What a Difference an Open Heart Makes
By Rosie Terfer
Road conditions were a little iffy when the semi-truck jack-knifed in front of me on the freeway. Just like they say, everything went into slow motion; and I avoided crashing. I carefully pulled my car around the semi and searched frantically for my cell phone. My hands shook; I couldn’t locate my phone. I considered checking on the driver of the semi; I saw no movement from where my car was safely stopped. As a couple more cars pulled in beside me, I drove away. My hands shook uncontrollably. I could have died! I didn’t want to look at the bloody body of the truck driver. After all, I had other places to be! I hoped someone else had found their phone and checked on the driver of that truck. It wasn’t going to be me. I’m not cut out for that kind of stuff.
Fast forward 3 months. On Wednesday, I had a heart-opening psychedelic experience. Love was coursing through my veins; my entire being basked in the afterglow of peace and calm. As I drove to the grocery store on Thursday, another collision happened within 4 feet of my car as I waited in the turn-lane. Since I had a red light, I found my cell phone and called 911. That was easy enough. Then, the light turned green, and I made my left turn into the parking lot. Without a thought, I walked back to the scene of the accident, where the police car was already arriving. I saw a young woman standing by her smashed car. She was shaking like a leaf, crying and gesturing wildly. I quietly walked up to her, extended my arms and said, “Come here. I’ve got you.” She leaned in as I cradled her shaking body. I held her tight and sent steams of calm love into her agitated nervous system. I channeled into her the same care I regularly give to my grandson; unconditional love. Within minutes, she calmed and stopped shaking. A paramedic came along, and took the young woman to the ambulance for a first aid assessment.
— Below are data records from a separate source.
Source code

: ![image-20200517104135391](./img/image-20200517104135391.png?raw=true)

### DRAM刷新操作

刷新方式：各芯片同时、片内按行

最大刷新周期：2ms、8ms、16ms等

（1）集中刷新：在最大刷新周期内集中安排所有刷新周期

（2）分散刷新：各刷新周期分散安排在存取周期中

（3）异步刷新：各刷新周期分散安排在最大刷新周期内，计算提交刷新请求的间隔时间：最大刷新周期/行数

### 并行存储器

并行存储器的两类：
All I know about her is that her name is Kelsey and she has a young daughter.
A police officer approached me and asked, “Are you her mother?” I replied, “no, I’m not. I don’t even know her, but I could see that she really needed a hug right now.” The officer seemed surprised, but quickly said, “I’ve been waiting years for someone to hug me!” I threw open my arms and he leaned his bulky, stiff body into my warm embrace. I thanked him for serving as a policeman and helping people like this young woman. He quietly accepted my thanks.
After I provided details of the scene I witnessed just a few feet from my car, he asked if I could safely return to my own vehicle. I calmly replied, “Yes, I know how to do that.”
Indeed, I know how to do so much more than safely return to my car. My psychedelic journey the previous day had shown me that I’m a strong powerful woman, with a HUGE heart. I saw that it does not deplete my heart or soul to give freely to others. I saw that compassion is not a commodity to be carefully doled out to just the people in my immediate circle. There is enough compassion within me to surround everyone on the planet.
I’ve tapped in to the universal love-force, which connects me in unseen ways with everybody. Getting up close to the accident showed me that I know how to bring my open heart to the pain of another person; to do a random act of kindness for a stranger. I know how to stay calm in chaos; how to keep my inner peace when scary events swirl around me. What was the difference between the semi-truck crash and the other accident? I believe it was the heart-opening I had experienced the day before on my psychedelic journey. Each journey brings me closer to my divine core of peaceful power and infinite love. Hugging a stranger at an accident scene is just outward manifestation of the inner transformation. I feel myself grounded to the infinite love at the core of all beings. I can show up for myself and others in new, healthy ways.
I’m so grateful for all that I learn on my psychedelic journeys. This accident came along to show me that I am integrating my psychedelic love into my ordinary everyday experiences. And there is such power and grace in seeing that! My heart continues to sing a happy song and glow with love!